La villa si alza su di uno zoccolo seminterrato, un piano nobile ed un secondo, corrispondente all'originario granaio. Di pianta e volumetria palesemente cinquecentesca, ha un loggiato incassato nel mezzo del prospetto sulla strada: aperto in tre fornici, vi si accede attraverso uno scalone, a 13 gradini, pentagonale del XVII secolo. Dalla loggia si entra nelle stanze ai fianchi ed in quelle più interne, affacciate anche sul tradizionale salone passante, aperto con porta affiancata da finestre, a mo' di trifora, non su terrazzi ma su scale a due rampe nei fronti verso la barchessa e la campagna. Tutte le aperture hanno cornice lapidea con modanature più elaborate sul fronte della loggia; particolare è la trifora architravata al centro del fronte opposto, aperta su una leggera ringhiera in ferro battuto. A coronamento dei prospetti corre attorno all'immobile una cornice a dentelli, poco al di sopra poggiano le falde del tetto, collegate nel colmo.

All'esterno la villa era completamente affrescata da Giovan Battista Zelotti, entro il 1563. Oggi restano tracce dell'impianto originario che ancora mostra, su di una fascia dipinta, episodi di storia romana tra le finestre del primo piano.

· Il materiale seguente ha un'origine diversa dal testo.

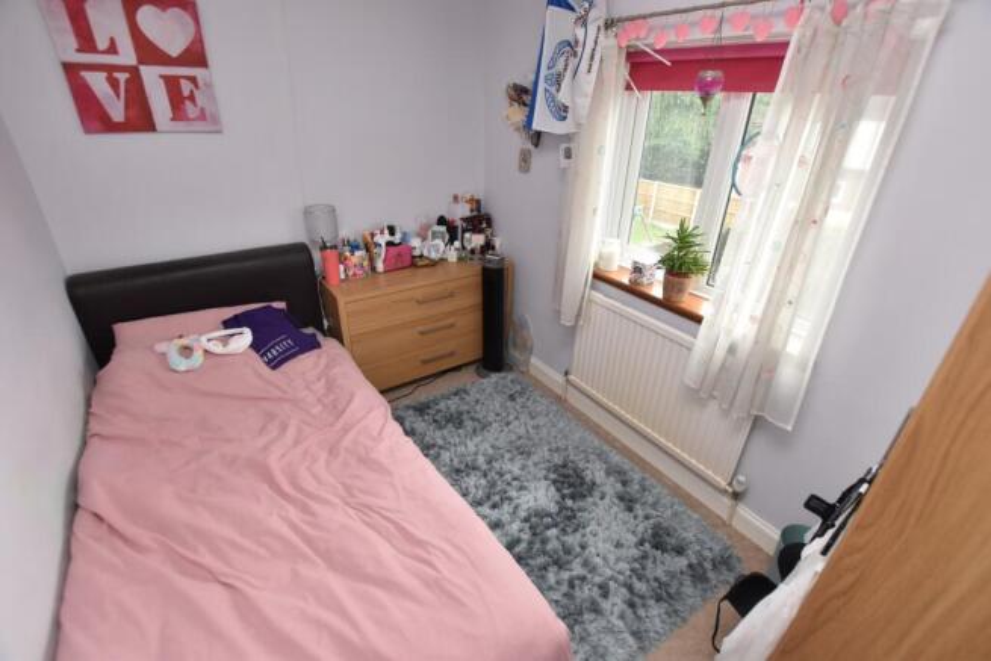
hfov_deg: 100.4
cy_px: 330
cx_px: 496
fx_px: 413
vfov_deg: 77.4
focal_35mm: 15
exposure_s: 1/200
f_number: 5
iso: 560
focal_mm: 10
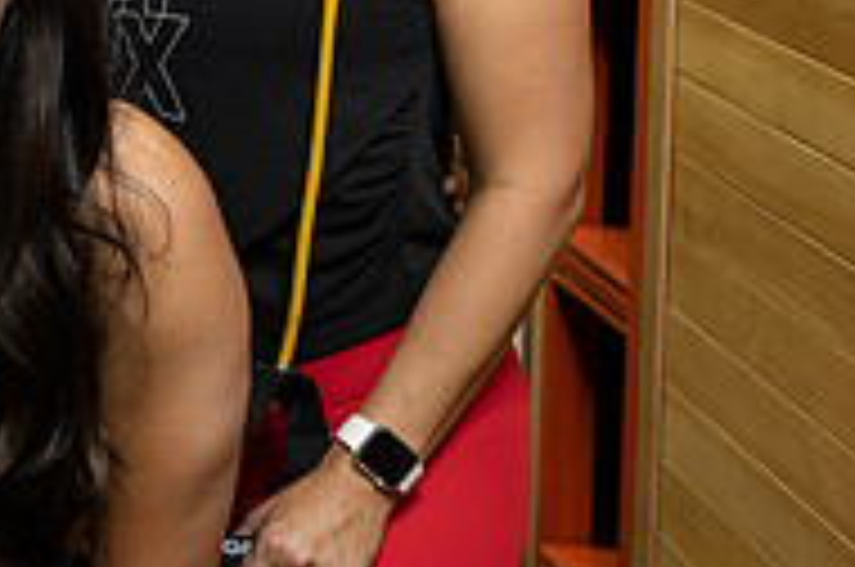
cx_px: -315
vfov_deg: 8.9
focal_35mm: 153
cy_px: 34
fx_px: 3628
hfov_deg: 12.9
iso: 250
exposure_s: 1/100
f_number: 4
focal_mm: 50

Tra le storie si identificano ancora "Coriolano e la madre", "Morte di Virginia", "Uccisione di Cesare", alternate a figure allegoriche di Virtù; mentre trofei militari sono agli angoli e un fregio con busti e putti chiude all'ultimo piano il ciclo. Nella loggia sono affrescate due scene di vita in villa attribuite a Giovanni Antonio Fasolo e due scene mitologiche, "Perseo libera Andromeda" e "Diana e Atteone". All’interno dell'edificio la decorazione mantiene la sua integrità: dal vestibolo, decorato a grottesca e paesaggi, si passa nel salone ove sono figurate scene mitologiche in quattro riquadri nelle due pareti lunghe, entro un finto colonnato dorico trabeato con metope e nicchie racchiudenti finti busti bronzei e putti, tra cui" Narciso e la ninfa Eco", "Ercole e Deianira", "Cefalo e Procri", "Bacco e Arianna", "Venere e Adone", "Giove e Danae", "Apollo e Dafne". Nelle sovrapporte, secondo la consueta maniera di Giovan Battista Zelotti e della Sua bottega, sono dipinte figure maschili e femminili allegoriche di gusto michelangiolesco. Altri affreschi si trovano in quattro stanze del secondo piano.

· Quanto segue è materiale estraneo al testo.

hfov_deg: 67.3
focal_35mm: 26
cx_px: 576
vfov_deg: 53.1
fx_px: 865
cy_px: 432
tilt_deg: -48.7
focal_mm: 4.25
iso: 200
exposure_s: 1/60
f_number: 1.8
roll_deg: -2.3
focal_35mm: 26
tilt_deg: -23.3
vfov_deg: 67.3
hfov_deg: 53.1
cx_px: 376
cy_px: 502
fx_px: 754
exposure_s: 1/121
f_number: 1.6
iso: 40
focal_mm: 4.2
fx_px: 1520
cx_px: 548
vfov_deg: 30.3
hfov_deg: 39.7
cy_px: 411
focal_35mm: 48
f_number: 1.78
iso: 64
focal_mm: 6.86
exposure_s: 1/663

La barchessa, che risale alla fine del XVI secolo, si apre in otto arcate a pieno centro poggiate su colonne ottagonali con capitello; a seguire, oltre il muro di cinta verso la campagna, si alza la zona chiusa. Ha copertura a due falde, arcata aperta sul fronte a capanna verso la strada principale ed insiste, per le prime quattro campiture, sull’aia lastricata. Il muro suddetto collega questo corpo all'adiacenza poggiata al fronte sud della villa: é interrotto dalla torre colombara a pianta quadrata, piano terra aperto in fornici; presenta sulla muratura esterna tracce di decorazione pittorica.